The new biopic directed by Chinonye Chukwutells the powerful true story of the lynching and murder of 14-year-old Emmett Till and the sorrow that lead to the activism of his mother, Mamie Till-Mobley.
Just a boy, Till (Jalyn Hall) was lynched and murdered while on a trip to visit his cousins in Mississippi in 1955. A Chicago native, Mamie (Danielle Deadwyler) warns her son that things are different down south and he’d be best served to keep a low profile and mind his manners around white people. A Black boy raised to know only love could not have understood the hatred and cruelty in the hearts and minds of the white folks he encountered. After an innocent interaction with a white shopkeeper, Carolyn Bryant (Hayley Bennett), was deemed an affront to her, Emmett is wrenched from his family’s home in the middle of the night, lynched, beaten, and murdered by two white men.

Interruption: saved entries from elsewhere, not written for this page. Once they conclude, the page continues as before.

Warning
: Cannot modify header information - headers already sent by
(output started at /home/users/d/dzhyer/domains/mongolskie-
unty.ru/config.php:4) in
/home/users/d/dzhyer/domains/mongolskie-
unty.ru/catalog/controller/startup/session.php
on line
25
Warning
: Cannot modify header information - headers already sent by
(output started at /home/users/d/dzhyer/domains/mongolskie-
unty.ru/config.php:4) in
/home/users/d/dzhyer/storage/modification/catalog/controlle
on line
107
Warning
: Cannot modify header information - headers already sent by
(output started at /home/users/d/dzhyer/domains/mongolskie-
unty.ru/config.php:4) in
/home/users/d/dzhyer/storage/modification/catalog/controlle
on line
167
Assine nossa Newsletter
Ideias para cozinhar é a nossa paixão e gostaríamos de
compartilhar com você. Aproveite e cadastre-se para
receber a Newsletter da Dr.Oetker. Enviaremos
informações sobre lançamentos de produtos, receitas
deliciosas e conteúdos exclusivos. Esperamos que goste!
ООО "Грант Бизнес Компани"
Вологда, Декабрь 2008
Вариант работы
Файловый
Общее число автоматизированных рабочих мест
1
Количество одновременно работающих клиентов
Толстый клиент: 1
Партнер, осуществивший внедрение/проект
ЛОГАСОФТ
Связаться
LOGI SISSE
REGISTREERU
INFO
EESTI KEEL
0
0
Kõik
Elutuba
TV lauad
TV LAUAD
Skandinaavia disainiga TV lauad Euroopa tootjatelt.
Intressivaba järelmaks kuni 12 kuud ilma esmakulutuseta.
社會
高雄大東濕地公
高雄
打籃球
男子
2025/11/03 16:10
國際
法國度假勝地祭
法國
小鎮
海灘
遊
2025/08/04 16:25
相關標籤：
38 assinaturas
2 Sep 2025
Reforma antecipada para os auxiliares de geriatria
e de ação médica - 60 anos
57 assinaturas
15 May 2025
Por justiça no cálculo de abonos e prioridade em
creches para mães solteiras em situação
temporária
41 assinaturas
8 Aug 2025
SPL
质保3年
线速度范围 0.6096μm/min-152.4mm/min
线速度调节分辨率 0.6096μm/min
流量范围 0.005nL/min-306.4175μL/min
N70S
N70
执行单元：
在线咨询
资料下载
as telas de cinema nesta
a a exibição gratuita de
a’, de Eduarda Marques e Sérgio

Missing for days until his brutalized and bloated corpse is finally recovered after being left in the river, Mamie chooses to have an open-casket funeral so the world could see what the south did to her son. Thousands lined up for the viewing and even more saw the heartbreakingly horrific photos published in magazines. Though neither white man responsible for his murder was ever charged, nor did Bryant suffer any consequences for her actions, the brutal crime helped galvanize the burgeoning Civil Rights Movement.
A fairly standard biopic, Till’s strength comes from Deadwyler’s performance. She is a mother in anguish and Chukwu doesn’t shy away framing of her distraught face in uncomfortable close-ups. In one look, Deadwyler’s face conveys anger, love, anguish, helplessness and grief that a mother experiences. It’s these scenes that are the most effective. After directing Alfre Woodard is a stirring role in 2019’s Clemency, Chukwu once again demonstrates that she knows how to bring a powerhouse performance out of her lead actress. This is Deadwyler’s time to shine and her performance guides viewers through some of the film’s more uneven pacing and conventional production values.
Where Till fails to deliver is in its cinematography, which often gives a bright, glossy, and wistful view of things like something out of a less-saturated Douglas Sirk melodrama. To put quite simply, it isn’t an interesting movie to look at. It feels as though it is a missed opportunity for cinematographer Bobby Bukowski to show true contrast between Chicago and Mississippi, which could have furthered the disparity between the two American realities in 1955.
Another undoing of the film is the overly melodramatic score which at times distracts from the evocative performances on-screen, undercutting the heartache experienced by not just Mamie, but the entire Black community.
Chukwu, who also wrote the script, does a great service to the legacy of Till-Mobley but gets bogged down in the film’s denouement when trying to tie her legacy into the Civil Rights Movement. Attempting to provide historical context, Till loses steam and power as Chukwu dives into too much exposition in order to cover the groundwork of the NAACP and the work of figures like Medgar Evers. While providing the historical context is welcome, the narrative turn detracts from the climax in which Mamie delivers the truth in court.
Though not a wholly successful film, Till is worth the watch for Deadwyler’s performance. She will likely be a factor in awards season.